Ainsi, le langage de la croix parle dans les profondeurs du cœur de celui qui l’accueille et demeure imperceptible aux autres. Le Seigneur Jésus recommande expressément que ses disciples préservent ce secret : « quand tu jeûnes, parfume-toi la tête et lave-toi le visage. » (Mt 6,17) Le langage de la croix doit en effet rester intérieur pour déployer sa puissance. Il n’est pas une de ces théories que discutent les grands esprits, mais « la sagesse du mystère de Dieu, sagesse tenue cachée. » (1Co 2,7) Elle demeure dans les cœurs et y déploie sa vie.

Dès lors, qui n’est pas saint doit reconnaître qu’il n’a pas encore distingué le langage secret que la croix du Christ tient en son cœur ou bien, plus certainement, qu’il le fuit. Car ce langage est douloureux. Toutes les horreurs que l’on se représente habituellement pour décrire les souffrances de la passion ne sont rien à côté des effets que produit le murmure incessant du langage de la croix au cœur de l’homme. Cette souffrance est la plus dramatique, le plus intime de notre histoire spirituelle, parce qu’elle est libre. Il est possible de la refuser, on peut passer à côté. Il revient à chacun de décider de prendre sa croix et de s’exposer au fouet brûlant d’une question simple : « M’aimes-tu vraiment ? » (Jn 21,15). Avec ces mots doux, Jésus déchire la chair et ouvre le cœur. La réponse est en effet inévitable et bouleversante : « Non. » « Non, je ne t’aime pas vraiment. »  Saint Pierre ne dit pas autre chose dans son balbutiement, dans son « Tu sais bien que je t’aime » (Jn 21,17) avouant un amour trop imparfait. Alors, sans échappatoire, qui prête l’oreille à cette question dévorante entre en agonie. Souffrance intolérable de ne pas savoir répondre à l’amour par l’amour. Déchirement intérieur de ne pas correspondre à l’être aimé. Distance insupportable séparant les amants. « L’amour n’est pas aimé ! » hurlait François le stigmatisé. Et Jésus, sans cesse, fait entendre la question qu’il n’est plus possible d’extraire : « M’aimes-tu vraiment ? » (Jn 21,15), « M’aimes-tu vraiment ? » (Jn 21,16), « M’aimes-tu ? » (Jn 21,17)

… pour nous, il est puissance de Dieu.

La réponse fragile, l’amour futile, le cœur humilié s’ouvrent alors à l’action de la grâce, tant il est vrai que le « M’aimes-tu ? » de Jésus est révélation de son divin Cœur. La question qui blesse est aussi celle qui guérit. Par le langage de la croix, l’homme connaît enfin de quel amour il est aimé.
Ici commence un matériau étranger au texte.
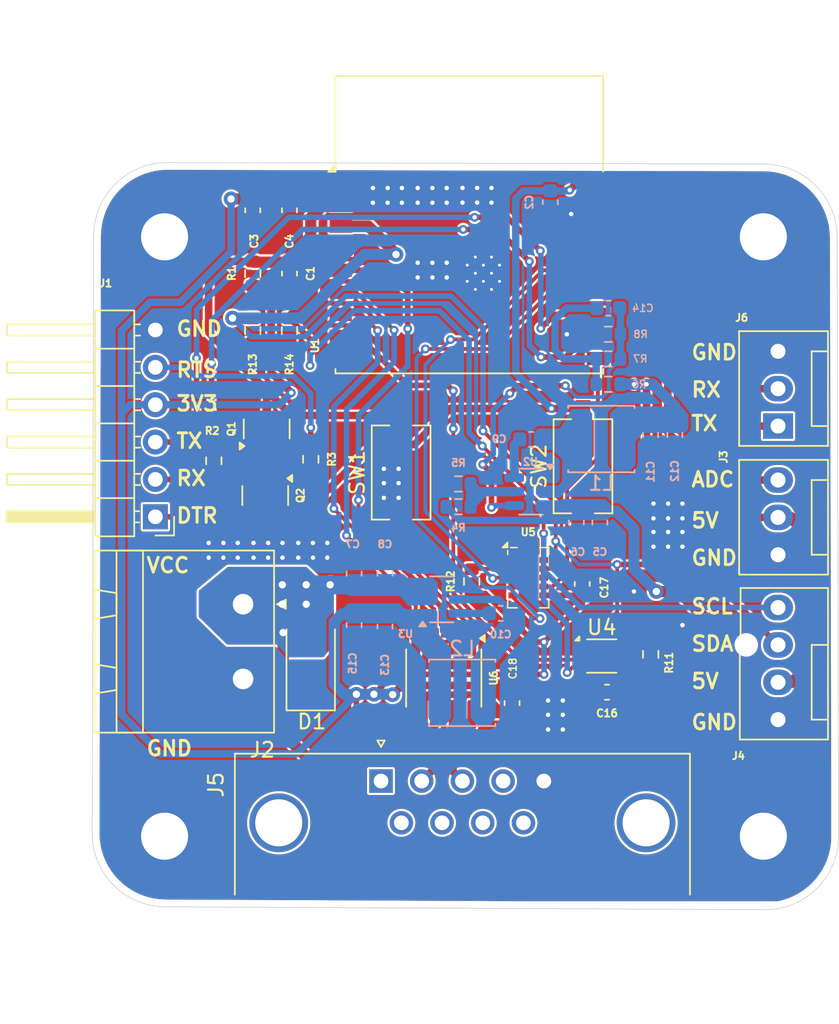
<source format=kicad_pcb>
(kicad_pcb
	(version 20241229)
	(generator "pcbnew")
	(generator_version "9.0")
	(general
		(thickness 1.6)
		(legacy_teardrops no)
	)
	(paper "A4")
	(layers
		(0 "F.Cu" signal)
		(4 "In1.Cu" signal)
		(6 "In2.Cu" signal)
		(2 "B.Cu" signal)
		(9 "F.Adhes" user "F.Adhesive")
		(11 "B.Adhes" user "B.Adhesive")
		(13 "F.Paste" user)
		(15 "B.Paste" user)
		(5 "F.SilkS" user "F.Silkscreen")
		(7 "B.SilkS" user "B.Silkscreen")
		(1 "F.Mask" user)
		(3 "B.Mask" user)
		(17 "Dwgs.User" user "User.Drawings")
		(19 "Cmts.User" user "User.Comments")
		(21 "Eco1.User" user "User.Eco1")
		(23 "Eco2.User" user "User.Eco2")
		(25 "Edge.Cuts" user)
		(27 "Margin" user)
		(31 "F.CrtYd" user "F.Courtyard")
		(29 "B.CrtYd" user "B.Courtyard")
		(35 "F.Fab" user)
		(33 "B.Fab" user)
		(39 "User.1" user)
		(41 "User.2" user)
		(43 "User.3" user)
		(45 "User.4" user)
	)
	(setup
		(stackup
			(layer "F.SilkS"
				(type "Top Silk Screen")
			)
			(layer "F.Paste"
				(type "Top Solder Paste")
			)
			(layer "F.Mask"
				(type "Top Solder Mask")
				(thickness 0.01)
			)
			(layer "F.Cu"
				(type "copper")
				(thickness 0.035)
			)
			(layer "dielectric 1"
				(type "prepreg")
				(thickness 0.1)
				(material "FR4")
				(epsilon_r 4.5)
				(loss_tangent 0.02)
			)
			(layer "In1.Cu"
				(type "copper")
				(thickness 0.035)
			)
			(layer "dielectric 2"
				(type "core")
				(thickness 1.24)
				(material "FR4")
				(epsilon_r 4.5)
				(loss_tangent 0.02)
			)
			(layer "In2.Cu"
				(type "copper")
				(thickness 0.035)
			)
			(layer "dielectric 3"
				(type "prepreg")
				(thickness 0.1)
				(material "FR4")
				(epsilon_r 4.5)
				(loss_tangent 0.02)
			)
			(layer "B.Cu"
				(type "copper")
				(thickness 0.035)
			)
			(layer "B.Mask"
				(type "Bottom Solder Mask")
				(thickness 0.01)
			)
			(layer "B.Paste"
				(type "Bottom Solder Paste")
			)
			(layer "B.SilkS"
				(type "Bottom Silk Screen")
			)
			(copper_finish "None")
			(dielectric_constraints no)
		)
		(pad_to_mask_clearance 0)
		(allow_soldermask_bridges_in_footprints no)
		(tenting front back)
		(pcbplotparams
			(layerselection 0x00000000_00000000_55555555_5755f5ff)
			(plot_on_all_layers_selection 0x00000000_00000000_00000000_00000000)
			(disableapertmacros no)
			(usegerberextensions no)
			(usegerberattributes yes)
			(usegerberadvancedattributes yes)
			(creategerberjobfile yes)
			(dashed_line_dash_ratio 12.000000)
			(dashed_line_gap_ratio 3.000000)
			(svgprecision 4)
			(plotframeref no)
			(mode 1)
			(useauxorigin no)
			(hpglpennumber 1)
			(hpglpenspeed 20)
			(hpglpendiameter 15.000000)
			(pdf_front_fp_property_popups yes)
			(pdf_back_fp_property_popups yes)
			(pdf_metadata yes)
			(pdf_single_document no)
			(dxfpolygonmode yes)
			(dxfimperialunits yes)
			(dxfusepcbnewfont yes)
			(psnegative no)
			(psa4output no)
			(plot_black_and_white yes)
			(sketchpadsonfab no)
			(plotpadnumbers no)
			(hidednponfab no)
			(sketchdnponfab yes)
			(crossoutdnponfab yes)
			(subtractmaskfromsilk no)
			(outputformat 1)
			(mirror no)
			(drillshape 1)
			(scaleselection 1)
			(outputdirectory "")
		)
	)
	(net 0 "")
	(net 1 "/ESP32-Microcontroller/EN")
	(net 2 "GND")
	(net 3 "SCL")
	(net 4 "/ESP32-Microcontroller/IO0")
	(net 5 "VCC")
	(net 6 "Net-(U2-SW)")
	(net 7 "Net-(U2-BOOT)")
	(net 8 "VDD5V")
	(net 9 "Net-(U2-FB)")
	(net 10 "Net-(U3-BST)")
	(net 11 "Net-(U3-SW)")
	(net 12 "/ESP32-Microcontroller/TX")
	(net 13 "/ESP32-Microcontroller/RX")
	(net 14 "/ESP32-Microcontroller/DTR")
	(net 15 "/ESP32-Microcontroller/RTS")
	(net 16 "Net-(U6-A)")
	(net 17 "Net-(U6-B)")
	(net 18 "ADC")
	(net 19 "EXT_TX")
	(net 20 "EXT_RX")
	(net 21 "Net-(Q2-B)")
	(net 22 "Net-(U2-EN)")
	(net 23 "Net-(U4-~{RESET})")
	(net 24 "Net-(U5-~{RESET})")
	(net 25 "PWM_CCS")
	(net 26 "ALERT")
	(net 27 "RS485_IO")
	(net 28 "CCS_INT")
	(net 29 "nWAKE")
	(net 30 "RS485_TX")
	(net 31 "RS485_RX")
	(net 32 "unconnected-(U5-AUX-Pad8)")
	(net 33 "VDD3V3")
	(net 34 "SDA")
	(net 35 "Net-(C14-Pad1)")
	(net 36 "unconnected-(J5-Pad6)")
	(net 37 "unconnected-(J5-Pad7)")
	(net 38 "unconnected-(J5-Pad9)")
	(net 39 "unconnected-(J5-Pad4)")
	(net 40 "unconnected-(J5-Pad1)")
	(net 41 "unconnected-(J5-Pad8)")
	(net 42 "Net-(Q1-B)")
	(footprint "MountingHole:MountingHole_3.2mm_M3_ISO7380_Pad_TopBottom" (layer "F.Cu") (at 131.125 109.6))
	(footprint "Capacitor_SMD:C_0603_1608Metric" (layer "F.Cu") (at 159.55 92.45 90))
	(footprint "Capacitor_SMD:C_0603_1608Metric" (layer "F.Cu") (at 139.625 67.05 -90))
	(footprint "Diode_SMD:D_SMA" (layer "F.Cu") (at 141.0716 97.536 90))
	(footprint "MountingHole:MountingHole_3.2mm_M3_ISO7380_Pad_TopBottom" (layer "F.Cu") (at 131.125 68.85))
	(footprint "Package_SO:SOIC-8_3.9x4.9mm_P1.27mm" (layer "F.Cu") (at 150.125 98.85 -90))
	(footprint "Package_TO_SOT_SMD:SOT-23" (layer "F.Cu") (at 137.975 86.4375 -90))
	(footprint "Capacitor_SMD:C_0603_1608Metric" (layer "F.Cu") (at 154.775 100.55 90))
	(footprint "Button_Switch_SMD:SW_Tactile_SPST_NO_Straight_CK_PTS636Sx25SMTRLFS" (layer "F.Cu") (at 147.225 84.875 90))
	(footprint "Resistor_SMD:R_0603_1608Metric" (layer "F.Cu") (at 139.625 75.225 -90))
	(footprint "Capacitor_SMD:C_0603_1608Metric" (layer "F.Cu") (at 161.235 99.81 180))
	(footprint "Resistor_SMD:R_0603_1608Metric" (layer "F.Cu") (at 152.025 92.275 90))
	(footprint "Button_Switch_SMD:SW_Tactile_SPST_NO_Straight_CK_PTS636Sx25SMTRLFS" (layer "F.Cu") (at 159.6 84.45 90))
	(footprint "Resistor_SMD:R_0603_1608Metric" (layer "F.Cu") (at 134.475 84.075 90))
	(footprint "Resistor_SMD:R_0603_1608Metric" (layer "F.Cu") (at 137.125 71.35 90))
	(footprint "Package_TO_SOT_SMD:SOT-23" (layer "F.Cu") (at 138.075 81.9125 90))
	(footprint "RF_Module:ESP32-C3-WROOM-02" (layer "F.Cu") (at 151.865 71.125))
	(footprint "Connector_PinHeader_2.54mm:PinHeader_1x06_P2.54mm_Horizontal" (layer "F.Cu") (at 130.5 87.884 180))
	(footprint "Resistor_SMD:R_0603_1608Metric" (layer "F.Cu") (at 137.125 75.225 -90))
	(footprint "Connector_Dsub:DSUB-9_Pins_Horizontal_P2.77x2.84mm_EdgePinOffset4.94mm_Housed_MountingHolesOffset4.94mm" (layer "F.Cu") (at 145.855 105.85))
	(footprint "MountingHole:MountingHole_3.2mm_M3_ISO7380_Pad_TopBottom" (layer "F.Cu") (at 171.875 109.6))
	(footprint "Capacitor_SMD:C_0603_1608Metric" (layer "F.Cu") (at 137.125 67.05 -90))
	(footprint "Package_DFN_QFN:DFN-8-1EP_2x2mm_P0.5mm_EP0.6x1.2mm" (layer "F.Cu") (at 160.875 97.35))
	(footprint "Connector_Phoenix_MSTB:PhoenixContact_MSTBA_2,5_2-G-5,08_1x02_P5.08mm_Horizontal" (layer "F.Cu") (at 136.4671 93.8276 -90))
	(footprint "Resistor_SMD:R_0603_1608Metric" (layer "F.Cu") (at 141.075 83.975 -90))
	(footprint "MountingHole:MountingHole_3.2mm_M3_ISO7380_Pad_TopBottom" (layer "F.Cu") (at 171.875 68.85))
	(footprint "Connector:FanPinHeader_1x03_P2.54mm_Vertical" (layer "F.Cu") (at 172.875 90.465 90))
	(footprint "Capacitor_SMD:C_0603_1608Metric" (layer "F.Cu") (at 139.625 71.35 -90))
	(footprint "Connector:FanPinHeader_1x03_P2.54mm_Vertical" (layer "F.Cu") (at 172.875 81.715 90))
	(footprint "Resistor_SMD:R_0603_1608Metric" (layer "F.Cu") (at 164.21 97.235 90))
	(footprint "Connector:FanPinHeader_1x04_P2.54mm_Vertical" (layer "F.Cu") (at 172.875 101.675 90))
	(footprint "Package_LGA:AMS_LGA-10-1EP_2.7x4mm_P0.6mm" (layer "F.Cu") (at 155.875 92.025))
	(footprint "Inductor_SMD:L_APV_ANR4030" (layer "B.Cu") (at 151.375 99.85 180))
	(footprint "Capacitor_SMD:C_0603_1608Metric" (layer "B.Cu") (at 157.375 66.5 -90))
	(footprint "Capacitor_SMD:C_0603_1608Metric"
		(layer "B.Cu")
		(uuid "43c9c605-7267-40c2-b9cc-51c73654be36")
		(at 146.125 95.35 90)
		(descr "Capacitor SMD 0603 (1608 Metric), square (rectangular) end terminal, IPC_7351 nominal, (Body size source: IPC-SM-782 page 76, https://www.pcb-3d.com/wordpress/wp-content/uploads/ipc-sm-782a_amendment_1_and_2.pdf), generated with kicad-footprint-generator")
		(tags "capacitor")
		(property "Reference" "C13"
			(at -2.6 0 90)
			(layer "B.SilkS")
			(uuid "5d75e52b-f5e4-453a-88cc-eb042468651e")
			(effects
				(font
					(size 0.5 0.5)
					(thickness 0.15)
				)
				(justify mirror)
			)
		)
		(property "Value" "22uF"
			(at 0 -1.43 90)
			(layer "B.Fab")
			(hide yes)
			(uuid "54e92dc9-bc53-4477-9b95-f4348ecb7752")
			(effects
				(font
					(size 1 1)
					(thickness 0.15)
				)
				(justify mirror)
			)
		)
		(property "Datasheet" ""
			(at 0 0 270)
			(unlocked yes)
			(layer "B.Fab")
			(hide yes)
			(uuid "db45c8d1-43a9-48b0-8763-5401fcbb4fa6")
			(effects
				(font
					(size 1.27 1.27)
					(thickness 0.15)
				)
				(justify mirror)
			)
		)
		(property "Description" "Unpolarized capacitor, small symbol"
			(at 0 0 270)
			(unlocked yes)
			(layer "B.Fab")
			(hide yes)
			(uuid "5eaa6b7b-7998-492c-a95b-c817963d538c")
			(effect
... [652911 chars truncated]
</source>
La question qui fait souffrir est aussi celle de tous les délices. Par l’insistance de Jésus, l’homme découvre peu à peu les dimensions de l’amour de Dieu. Par la puissance de Dieu, l’amour de l’homme grandit, il devient capable d’une réponse plus profonde tout en percevant plus clairement à quel point elle est inadéquate. Dès lors, à mesure qu’il aime mieux, l’homme souffre davantage, selon ce qui est écrit : « L’amour de ta maison fera mon tourment. » (Jn 2,17) C’est ainsi que le saint exulte de joie sous la brûlure de l’Amour torturant. Quelqu’un a-t-il entendu Padre Pio, Marthe Robin ou Thérèse d’Avila se complaire dans la description de ses souffrances ? À la fin, souffrir ne compte plus, la joie de la communion grandissant dans l’amour l’emporte toujours : « Qui sème dans les larmes moissonne dans la joie » (Ps 125,5)

Tel est l’enseignement de la croix, telle est la puissance de Dieu : la croix du Christ se dresse sur le monde pour révéler l’amour et pour le susciter. Le langage de la croix impose en nos âmes le « Oui » inespéré, le « Oui » humain tant attendu, le « Oui » parfait parce qu’il est divin, le « Oui » que le Fils adresse au Père et qui nous sauve.